Verstärkung entpuppt sich als U-Boot

Wittlich · Frauen an die Macht: In Wittlich haben die Möhnen das Rathaus gestürmt und die Herrschaft an sich gerissen. Da half Bürgermeister Joachim Rodenkirch auch die Unterstützung von CDU-Chefin Julia Klöckner nicht. Er musste den Stadtschlüssel herausrücken. Das Volk feierte die Übernahme ausgelassen und friedlich.

Wittlich. Beherzt setzt Martine Wells ihren Fuß auf die erste Stufe der Holzleiter, prüft deren Standfestigkeit. Die Herren der Schöpfung, in Person der Wittlicher Feuerwehrmänner, hatten dem weiblichen Geschlecht Hilfestellung geleistet, die Leiter über den Marktplatz geschleppt und ans alte Rathaus gelehnt. Dem charmanten Zwang der Möhnen können sie nicht widerstehen.
Behände klettert Wells zum Rathausfenster hinauf, hinter dem sich Bürgermeister Joachim Rodenkirch, getarnt als Pirat, und sein Stadtrat verschanzt haben. Dabei zeigt sie - zur Freude Hunderter Wittlicher auf Marktplatz und in Neustraße - viel Bein.

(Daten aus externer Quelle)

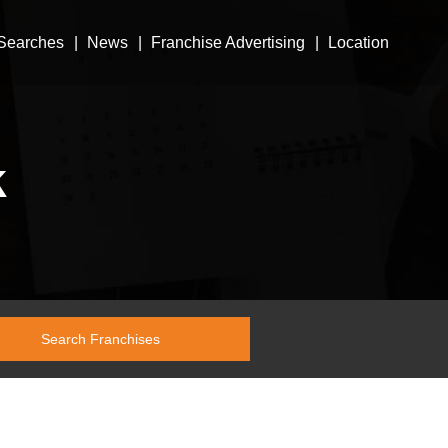
Searches
News
Franchise Advertising
Location
k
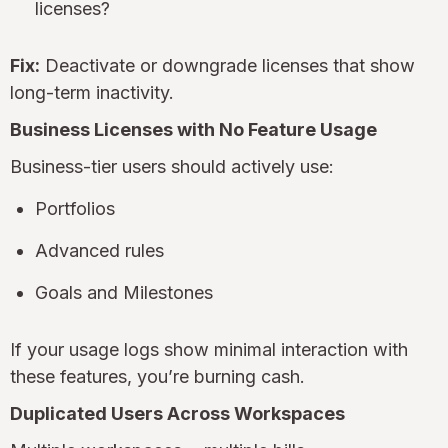
licenses?
Fix:
Deactivate or downgrade licenses that show
long-term inactivity.
Business Licenses with No Feature Usage
Business-tier users should actively use:
Portfolios
Advanced rules
Goals and Milestones
If your usage logs show minimal interaction with
these features, you’re burning cash.
Duplicated Users Across Workspaces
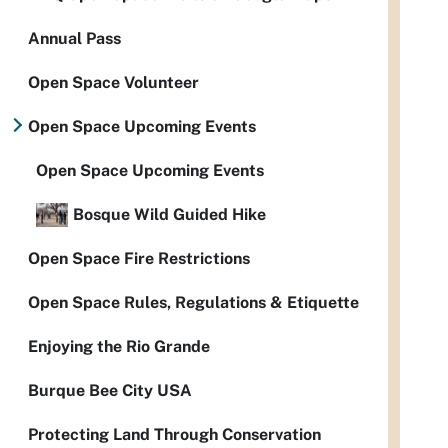
Annual Pass
Open Space Volunteer
Open Space Upcoming Events
Open Space Upcoming Events
Bosque Wild Guided Hike
Open Space Fire Restrictions
Open Space Rules, Regulations & Etiquette
Enjoying the Rio Grande
Burque Bee City USA
Protecting Land Through Conservation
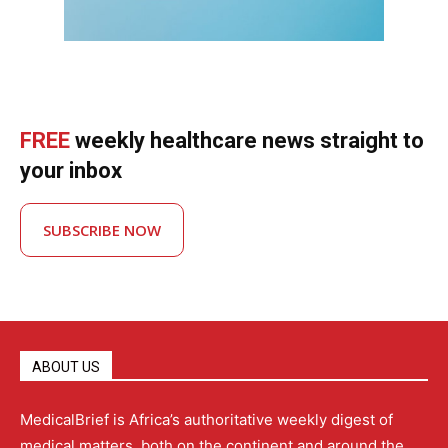
FREE
weekly healthcare news straight to
your inbox
SUBSCRIBE NOW
ABOUT US
MedicalBrief is Africa’s authoritative weekly digest of
medical matters, both on the continent and around the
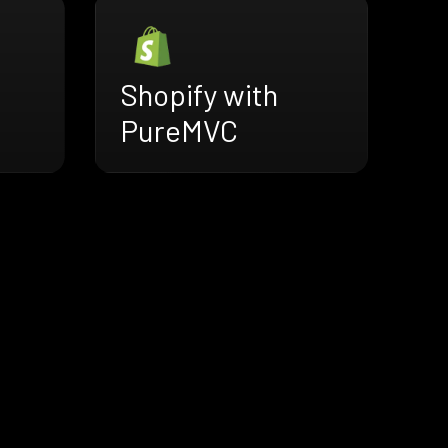
Shopify with
PureMVC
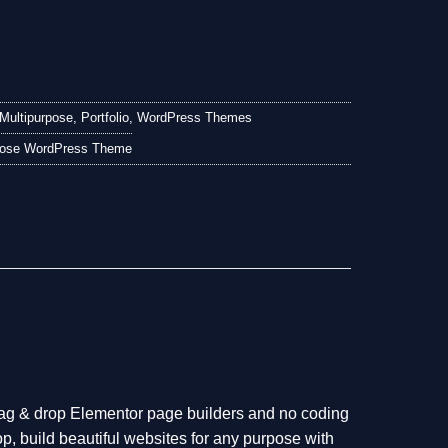
.
Multipurpose
,
Portfolio
,
WordPress Themes
rpose WordPress Theme
ag & drop Elementor page builders and no coding
p, build beautiful websites for any purpose with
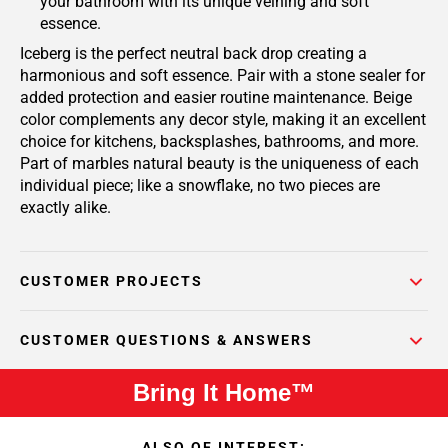
your bathroom with its unique veining and soft
essence.
Iceberg is the perfect neutral back drop creating a
harmonious and soft essence. Pair with a stone sealer for
added protection and easier routine maintenance. Beige
color complements any decor style, making it an excellent
choice for kitchens, backsplashes, bathrooms, and more.
Part of marbles natural beauty is the uniqueness of each
individual piece; like a snowflake, no two pieces are
exactly alike.
CUSTOMER PROJECTS
CUSTOMER QUESTIONS & ANSWERS
Bring It Home™
ALSO OF INTEREST:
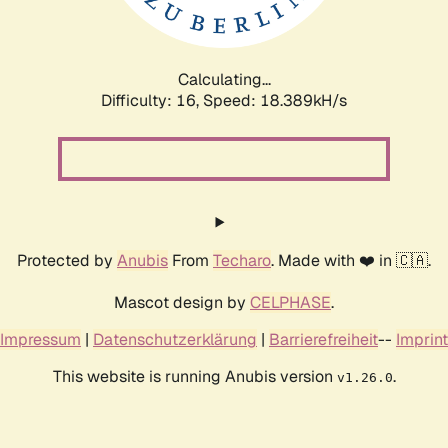
Calculating...
Difficulty: 16,
Speed: 18.389kH/s
Protected by
Anubis
From
Techaro
. Made with ❤️ in 🇨🇦.
Mascot design by
CELPHASE
.
Impressum
|
Datenschutzerklärung
|
Barrierefreiheit
--
Imprint
This website is running Anubis version
.
v1.26.0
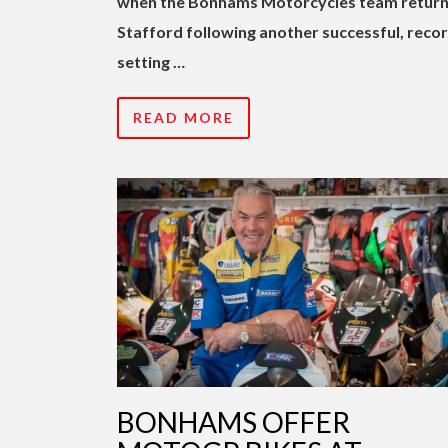
when the Bonhams Motorcycles team return
Stafford following another successful, reco
setting …
READ MORE
BONHAMS OFFER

Ein energisches Klopfen ans Fenster - schon öffnet es sich. Hilfreiche Hände strecken sich der Möhne entgegen und ziehen sie hinein. Schließlich lässt ein echter Kavalier auch noch so feindlich gesinnte Damen bei Temperaturen um den Gefrierpunkt nicht draußen frösteln. Natürlich gibt es für sie ein Küsschen - auch wenn der Bürgermeister dabei unwillig das Gesicht verzieht.
Nach und nach steigen die sieben Möhnen, unterstützt von fünf MEKlerinnen, dem Möhnen-Ersatzkommando, ins Warme. Auch Martha Lex, mit 72 Jahren die älteste Aktive, erklimmt die Leiter.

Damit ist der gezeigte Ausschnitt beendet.